GenerativeMIL is a Julia project for generative modeling of multi-instance and set-structured data. It complements GroupAD.jl with reusable building blocks, model implementations, and training utilities for set-based generative and discriminative experiments.
The repository is still under active development, so APIs and model coverage may change.
- Set-based generative models and attention blocks implemented in Julia.
- CPU and GPU training paths for the main research models.
- DrWatson-based project layout for reproducible experiments.
- Support for variable-cardinality set data through masking where available.
The codebase is usable, but not all models are finished yet. Some components are research prototypes rather than polished production APIs.
Important note for the current setup:
- Do not import
cuDNNin this project for now. In the current environment it breakssoftmax.
- Clone or download the repository.
- Start Julia in the project directory.
- Activate and instantiate the environment:
using Pkg
Pkg.activate(".")
Pkg.instantiate()If you use DrWatson workflows, you can also rely on quickactivate from within the project.

-- -- --

● **Exercise instructions**
- A) Do these statements agree with the GenerativeMIL overview? (i) The project is written in Julia. (ii) Every model in the codebase is finished. (iii) The project uses a DrWatson-based layout.
- B) According to the GenerativeMIL overview, which project does GenerativeMIL complement?
- C) From the GenerativeMIL overview, quote the passage that opens with "GenerativeMIL is a" and closes with "and discriminative experiments.".

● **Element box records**

-- -- --

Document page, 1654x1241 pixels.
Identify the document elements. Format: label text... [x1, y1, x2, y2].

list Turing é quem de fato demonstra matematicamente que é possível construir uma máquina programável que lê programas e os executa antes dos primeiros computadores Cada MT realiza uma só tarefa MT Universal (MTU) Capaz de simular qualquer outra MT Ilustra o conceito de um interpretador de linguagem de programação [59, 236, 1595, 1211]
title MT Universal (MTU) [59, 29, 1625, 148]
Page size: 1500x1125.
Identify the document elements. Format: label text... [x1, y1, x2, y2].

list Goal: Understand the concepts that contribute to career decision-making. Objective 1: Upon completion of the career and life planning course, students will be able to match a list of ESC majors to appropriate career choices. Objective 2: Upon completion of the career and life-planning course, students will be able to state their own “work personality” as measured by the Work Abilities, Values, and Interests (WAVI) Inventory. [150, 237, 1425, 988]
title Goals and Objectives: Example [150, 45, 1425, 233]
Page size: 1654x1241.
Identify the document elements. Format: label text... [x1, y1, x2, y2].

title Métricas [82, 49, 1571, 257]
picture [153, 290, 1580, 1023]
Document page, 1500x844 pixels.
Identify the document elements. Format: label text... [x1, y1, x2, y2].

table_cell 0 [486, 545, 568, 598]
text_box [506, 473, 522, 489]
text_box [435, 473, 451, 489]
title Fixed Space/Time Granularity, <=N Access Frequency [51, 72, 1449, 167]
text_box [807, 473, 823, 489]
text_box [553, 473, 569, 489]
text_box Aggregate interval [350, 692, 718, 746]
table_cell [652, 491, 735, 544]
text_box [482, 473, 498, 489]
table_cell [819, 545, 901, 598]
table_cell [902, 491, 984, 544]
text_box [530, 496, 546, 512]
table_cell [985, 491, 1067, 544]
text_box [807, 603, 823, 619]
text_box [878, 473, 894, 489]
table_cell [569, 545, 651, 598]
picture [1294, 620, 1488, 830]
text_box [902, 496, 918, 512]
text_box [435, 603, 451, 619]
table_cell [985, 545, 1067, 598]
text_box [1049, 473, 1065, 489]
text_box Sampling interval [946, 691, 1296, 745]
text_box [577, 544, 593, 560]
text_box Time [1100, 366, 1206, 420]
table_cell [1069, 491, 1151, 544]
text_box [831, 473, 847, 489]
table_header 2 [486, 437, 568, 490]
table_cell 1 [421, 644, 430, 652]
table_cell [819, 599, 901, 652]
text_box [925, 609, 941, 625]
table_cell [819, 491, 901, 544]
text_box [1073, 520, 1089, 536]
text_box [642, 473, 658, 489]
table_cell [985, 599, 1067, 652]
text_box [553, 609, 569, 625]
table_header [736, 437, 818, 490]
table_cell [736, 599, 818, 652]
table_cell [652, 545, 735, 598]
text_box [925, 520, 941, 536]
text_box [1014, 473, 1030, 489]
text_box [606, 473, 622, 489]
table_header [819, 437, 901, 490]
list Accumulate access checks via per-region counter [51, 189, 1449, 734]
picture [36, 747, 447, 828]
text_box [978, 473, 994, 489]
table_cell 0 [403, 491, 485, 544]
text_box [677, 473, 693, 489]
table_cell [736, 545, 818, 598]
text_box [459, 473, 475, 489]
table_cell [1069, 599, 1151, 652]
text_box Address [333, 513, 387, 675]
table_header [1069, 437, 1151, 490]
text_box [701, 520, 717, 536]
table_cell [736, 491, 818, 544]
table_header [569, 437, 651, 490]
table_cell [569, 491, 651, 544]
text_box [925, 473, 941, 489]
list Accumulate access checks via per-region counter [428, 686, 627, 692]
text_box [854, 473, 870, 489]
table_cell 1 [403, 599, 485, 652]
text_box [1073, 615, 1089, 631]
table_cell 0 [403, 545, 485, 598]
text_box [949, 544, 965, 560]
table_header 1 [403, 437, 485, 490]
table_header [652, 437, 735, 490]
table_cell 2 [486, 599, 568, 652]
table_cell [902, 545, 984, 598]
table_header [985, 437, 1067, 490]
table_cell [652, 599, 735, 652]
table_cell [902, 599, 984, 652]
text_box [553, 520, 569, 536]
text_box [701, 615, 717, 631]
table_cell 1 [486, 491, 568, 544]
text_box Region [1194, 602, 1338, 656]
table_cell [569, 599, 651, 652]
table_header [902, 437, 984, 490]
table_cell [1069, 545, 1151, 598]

-- -- --

● **Solutions in order**
- A)
(i) Yes: "GenerativeMIL is a Julia project"
(ii) No: "not all models are finished yet"
(iii) Yes: "DrWatson-based project layout for reproducible experiments"

- B) GroupAD.jl

- C)
GenerativeMIL is a Julia project for generative modeling of multi-instance and set-structured data. It complements GroupAD.jl with reusable building blocks, model implementations, and training utilities for set-based generative and discriminative experiments.